Kendimi sorumlu tuttuğum bir durumdan kaçmak bugüne kadar hayatıma hiç dahil etmediğim bir eylemdi. Defalarca kaçtığım konular olmuş, içinde bulunmak istemediğim durumlar yaşanmıştı ama hiçbiri böyle büyük bir suçluluk duygusunda boğulmamı sağlamamıştı. Şimdi benim yerime bu kararı veren adam, arabayı gecenin karanlığında, yağmurlu bir yolda kullanıyordu.
Devrim. Islak kirpiklerimin açılmasını sağlayarak bakışlarımı ona çevirdim. Bana verdiği ceketinin içinde sıcaklığa sığınmaya devam ederken ve saçlarımdan hâlâ yüzüme doğru inen soğuk damlaları hissederken, onun üşümediğine tam aksine kendi ıslaklığına rağmen kaskatı durduğuna emindim. Aramızda konuşmamıza engel olan sessizliğe imzalanmış bir sözleşme vardı sanki.
Onu böyle bir yola sürükleyenin ben olduğumu biliyordum. Bunu bilmek istemezdim ama bu gece her attığı adımın altına benim imzamı atıyor gibiydi. Tavrı kesindi. Benim tarafımdaydı ve bunu gizlemek için bir çaba sarf etmiyordu.
İçime derin bir nefes çekerken, o adamın hâlâ ameliyatta olup olmadığını merak ettim. Çıkmış olsa Devrim'e haber verirlerdi ama ölmüş olsa... bunu yaparlar mıydı bilmiyordum.
Zihnimde her şey karmakarışıktı ve kendime birazcık olsun huzur için bile küçük bir alan bulamıyordum. Telefonun zil sesi aramızdaki uzun sessizliğin bölünmesini sağlarken bakışlarım ekranda yazan isme odaklandı. Sezgin.

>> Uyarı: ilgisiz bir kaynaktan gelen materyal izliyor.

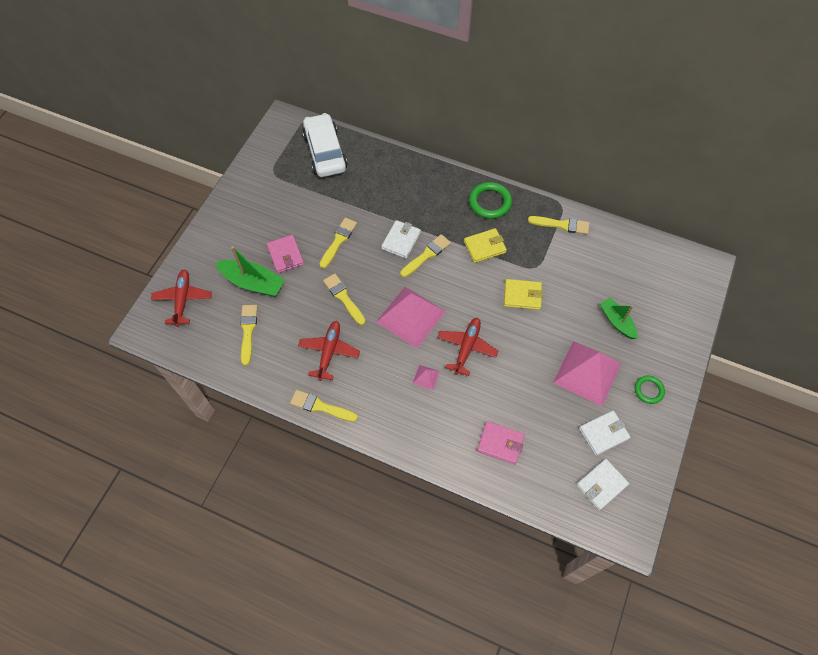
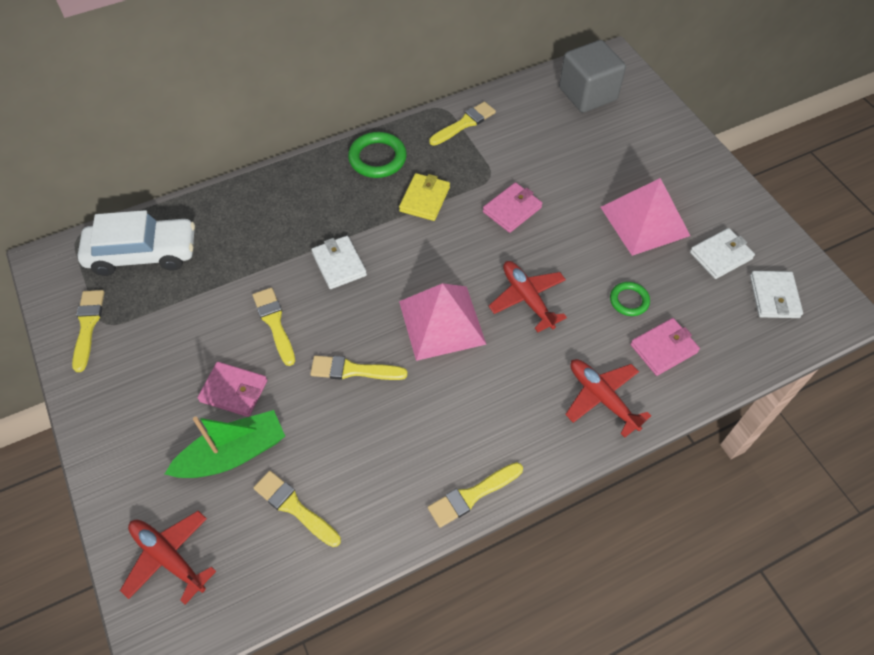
camera: 50 degrees left, 5 degrees down
red plane [298,321,360,381] -> red plane moved to [565,359,651,438]
white car [302,113,347,177] -> white car turned 150 degrees clockwise [78,210,195,276]
yellow brush [400,234,451,277] -> yellow brush moved to [72,290,104,372]
pink pyramid [413,365,440,390] -> none
yellow wallet [504,279,543,310] -> pink wallet [483,182,543,233]
white wallet [579,411,631,455] -> white wallet turned 45 degrees clockwise [690,228,755,279]
green boat [600,298,638,339] -> none
green ring [635,376,665,404] -> green ring moved to [610,282,650,316]
none -> grey cube [559,40,626,113]

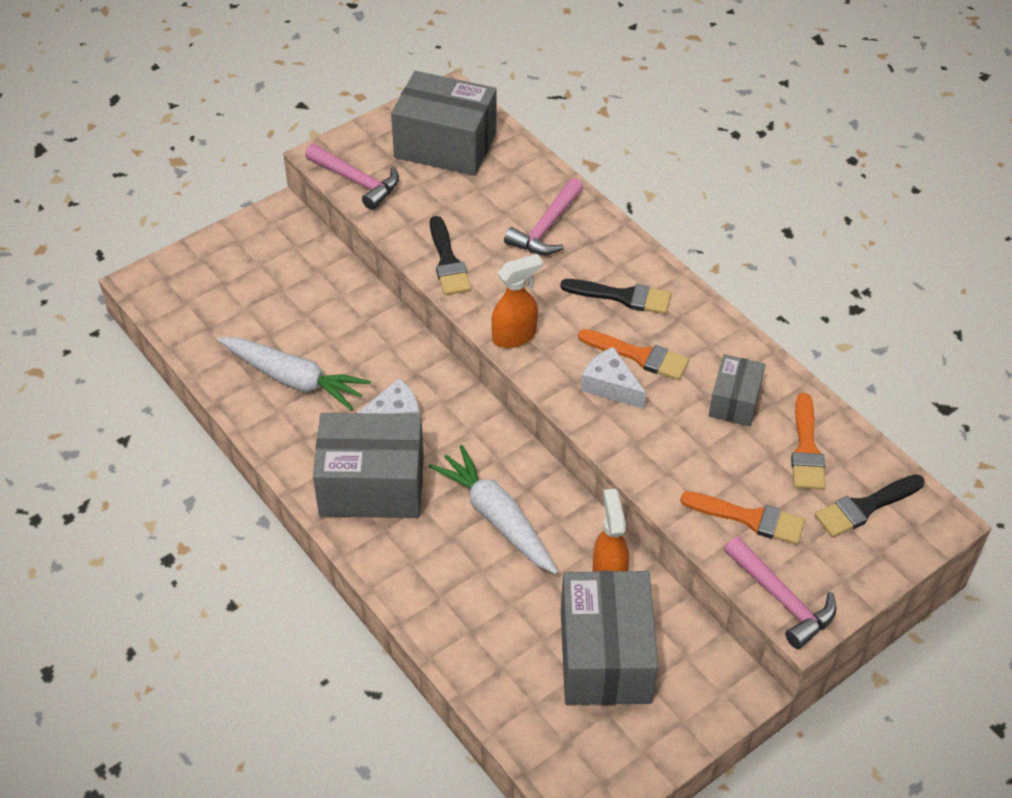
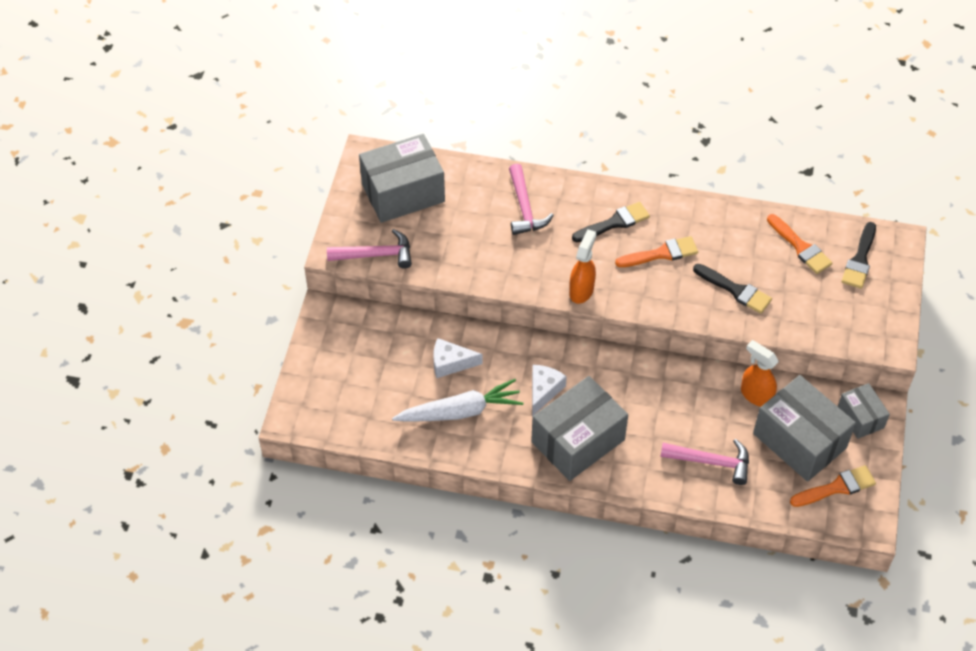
camera: 40 degrees left, 5 degrees up
white carrot [429,445,558,574] -> none
black brush [430,216,471,295] -> black brush moved to [693,264,772,314]
white cheese [581,347,646,409] -> white cheese moved to [433,338,482,378]
orange brush [680,491,805,545] -> orange brush moved to [790,465,876,507]
grey box [709,354,766,426] -> grey box moved to [837,383,890,439]
pink hammer [724,536,836,649] -> pink hammer moved to [660,439,749,485]

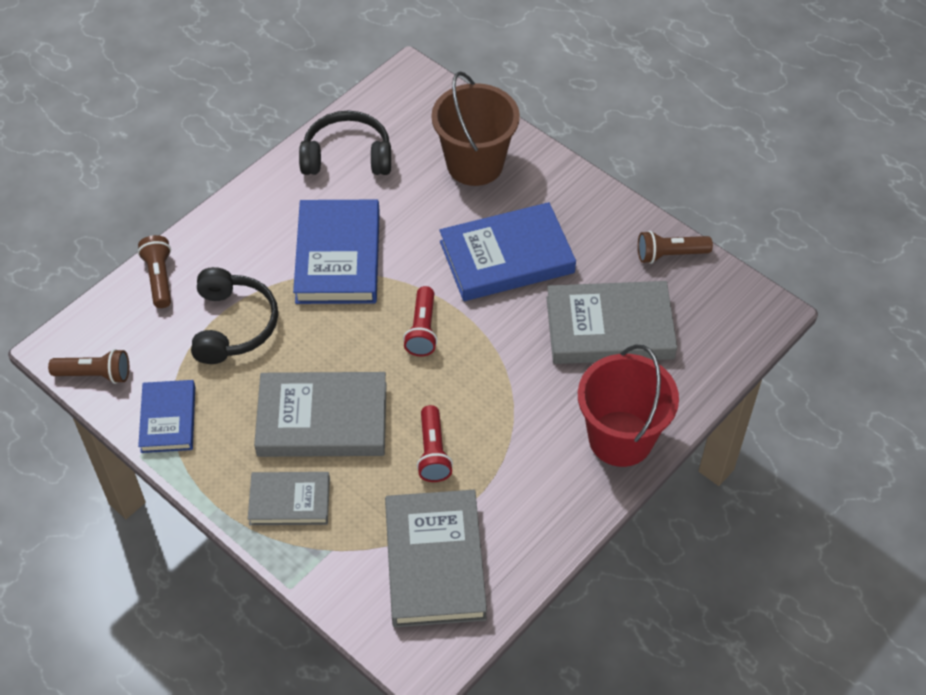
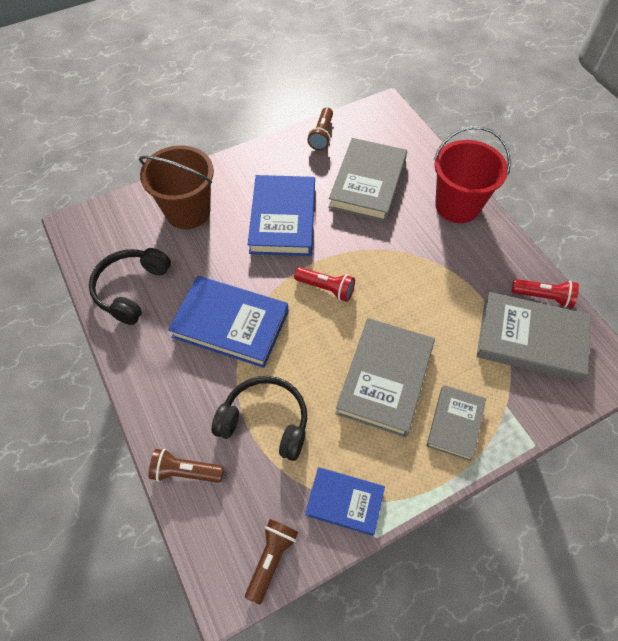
camera: 70 degrees left, 5 degrees up
red flashlight [417,405,453,482] -> red flashlight moved to [512,279,579,308]

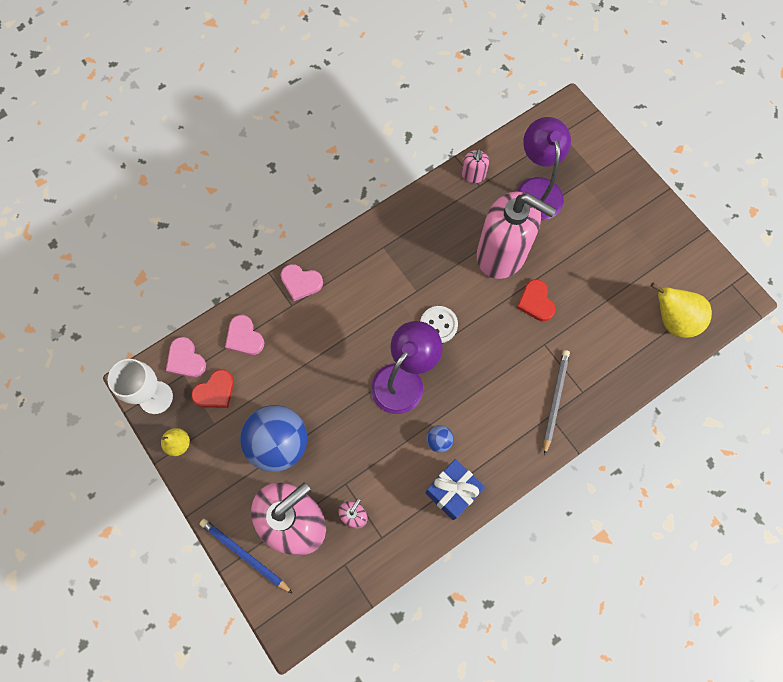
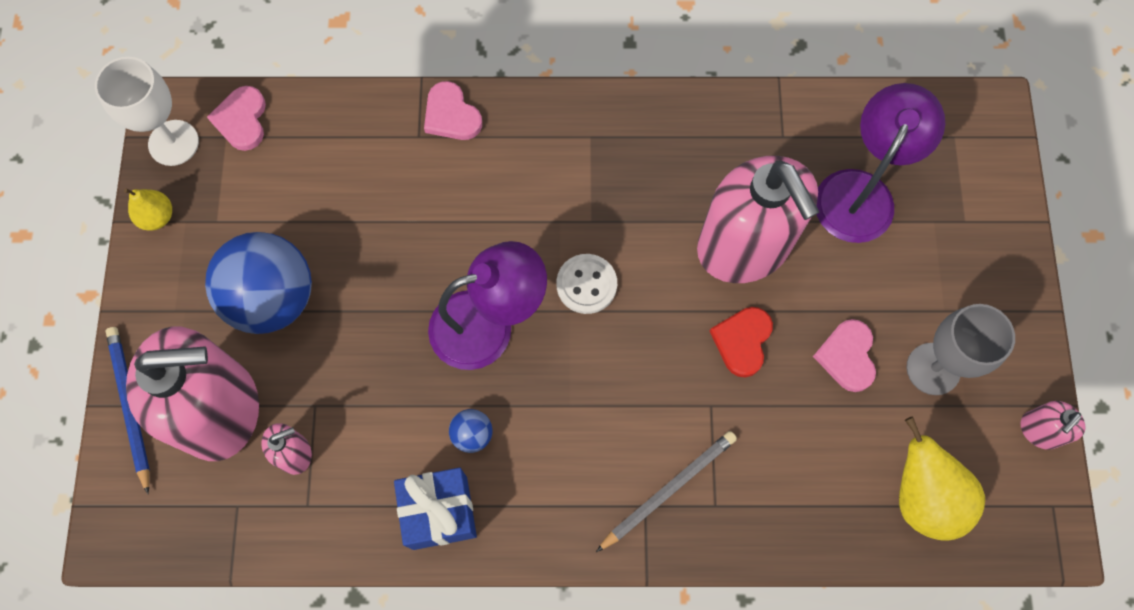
camera: 35 degrees right, 0 degrees up
red heart [191,369,234,408] -> none
pink heart [225,315,264,355] -> pink heart moved to [813,319,876,392]
pink soap dispenser [462,149,489,183] -> pink soap dispenser moved to [1021,401,1086,450]
none -> grey goblet [907,304,1015,395]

Devrim duraksamadan aramayı reddettiğinde bakışlarım hayretle ona kaymıştı. "Ne yapıyorsun?" Kuruyan boğazımı temizlemek için duraksadım. "Ameliyattan haber verebilirdi." Sesim hiç olmadığı kadar titriyordu ve bu titremenin yağmurun altında ıslandığım için olmadığına emindim.
"İlgilenmiyorum," derken bakışları beni bulmadı. Önüne bakmaya devam etse de üzerindeki gerginliği hissediyordum.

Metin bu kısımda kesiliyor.